■ Selected excerpt
STORY: Tunisia is in the midst of a national rice shortage. But for Siwar Derbeli it’s not just another inconvenient symptom of a poor economy, but a source of hunger. As a coeliac, rice and rice-based products are one of the few staples she can comfortably eat. “I feel that they have forgotten me. They aren’t thinking about you and the fact that you’re dealing with this problem in your life. For instance, you come home and can’t find the basic food you need to eat. It’s a very unfortunate situation.”

Shortages of imported goods sold at subsidized rates have become more acute in Tunisia since last year. Staples such as wheat, sugar and dairy products have periodically disappeared from supermarket shelves along with some medicines. Although rice is not the most common staple in Tunisia, where bread, pasta and couscous are more frequently eaten… its lack of gluten makes it indispensable for the country’s estimated 100,000 people with coeliac disease – an autoimmune condition that prompts a dangerous response to gluten.

Siwar’s mother, Hasna – an unemployed widow – explains that finding gluten-free food is not easy and comes with a heavy price tag. “My heart aches a lot because of this situation. I have had to reduce cooking a variety of dishes to prevent her craving one of them and end up getting sick because of it. I’ve had to restrict my other children’s diets as well, so she doesn’t feel left out by not eating regular food. Unfortunately, her condition causes her stomach to swell, and there is no medicine for this ailment; her diet is the only remedy.”

The situation is unlikely to improve anytime soon. The president of the Tunisian Association for Coeliac Disease says no ship is due to offload rice until December and that state-held stocks had already run out. The government denies the shortages are due to the crisis in public finances.

But talks for a foreign bailout have stalled and credit ratings agencies are warning that Tunisia may default on sovereign debt. That being said, analysts and Tunisia’s influential labor union claim the government is delaying or preventing the imports of subsidized goods to help cope with a $5 billion budget deficit.

■ Work task
Copy the passage of the text on Tunisia's rice shortage between "Siwar’s mother, Hasna" and "in public finances.", inclusive.

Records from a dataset

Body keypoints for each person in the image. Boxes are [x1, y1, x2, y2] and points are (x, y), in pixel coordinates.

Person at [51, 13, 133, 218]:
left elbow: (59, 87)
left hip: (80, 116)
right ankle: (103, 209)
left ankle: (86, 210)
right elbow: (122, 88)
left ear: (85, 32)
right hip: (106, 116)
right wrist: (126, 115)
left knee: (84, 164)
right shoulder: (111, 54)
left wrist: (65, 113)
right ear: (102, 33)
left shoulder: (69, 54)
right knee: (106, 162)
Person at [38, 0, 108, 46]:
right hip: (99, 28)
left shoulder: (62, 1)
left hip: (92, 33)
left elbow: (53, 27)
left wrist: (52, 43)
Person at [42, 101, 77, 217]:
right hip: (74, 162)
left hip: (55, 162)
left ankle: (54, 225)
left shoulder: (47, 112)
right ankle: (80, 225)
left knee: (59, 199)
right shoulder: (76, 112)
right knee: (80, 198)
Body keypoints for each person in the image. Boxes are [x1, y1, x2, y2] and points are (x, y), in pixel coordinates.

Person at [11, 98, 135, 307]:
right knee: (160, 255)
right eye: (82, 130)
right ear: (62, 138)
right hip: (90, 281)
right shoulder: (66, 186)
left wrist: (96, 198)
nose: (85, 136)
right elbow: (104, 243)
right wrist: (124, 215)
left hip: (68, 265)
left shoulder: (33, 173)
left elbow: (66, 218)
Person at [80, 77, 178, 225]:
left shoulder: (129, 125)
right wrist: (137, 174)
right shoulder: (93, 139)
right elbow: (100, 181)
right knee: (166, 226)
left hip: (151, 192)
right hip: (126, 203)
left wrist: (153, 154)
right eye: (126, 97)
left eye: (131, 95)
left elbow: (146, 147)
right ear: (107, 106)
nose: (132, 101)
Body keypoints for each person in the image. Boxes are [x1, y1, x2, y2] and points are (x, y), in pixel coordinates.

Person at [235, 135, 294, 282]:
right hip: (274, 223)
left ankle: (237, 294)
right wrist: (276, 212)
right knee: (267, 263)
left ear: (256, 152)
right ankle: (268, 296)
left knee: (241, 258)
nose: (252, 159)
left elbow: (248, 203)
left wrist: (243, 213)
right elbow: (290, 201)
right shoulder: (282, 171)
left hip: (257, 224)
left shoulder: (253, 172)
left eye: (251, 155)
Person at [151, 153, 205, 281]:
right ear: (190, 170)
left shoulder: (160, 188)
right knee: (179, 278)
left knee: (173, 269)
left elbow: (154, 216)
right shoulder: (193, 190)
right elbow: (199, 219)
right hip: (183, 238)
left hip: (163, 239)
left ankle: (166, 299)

■ Task result
Siwar’s mother, Hasna – an unemployed widow – explains that finding gluten-free food is not easy and comes with a heavy price tag. “My heart aches a lot because of this situation. I have had to reduce cooking a variety of dishes to prevent her craving one of them and end up getting sick because of it. I’ve had to restrict my other children’s diets as well, so she doesn’t feel left out by not eating regular food. Unfortunately, her condition causes her stomach to swell, and there is no medicine for this ailment; her diet is the only remedy.”

The situation is unlikely to improve anytime soon. The president of the Tunisian Association for Coeliac Disease says no ship is due to offload rice until December and that state-held stocks had already run out. The government denies the shortages are due to the crisis in public finances.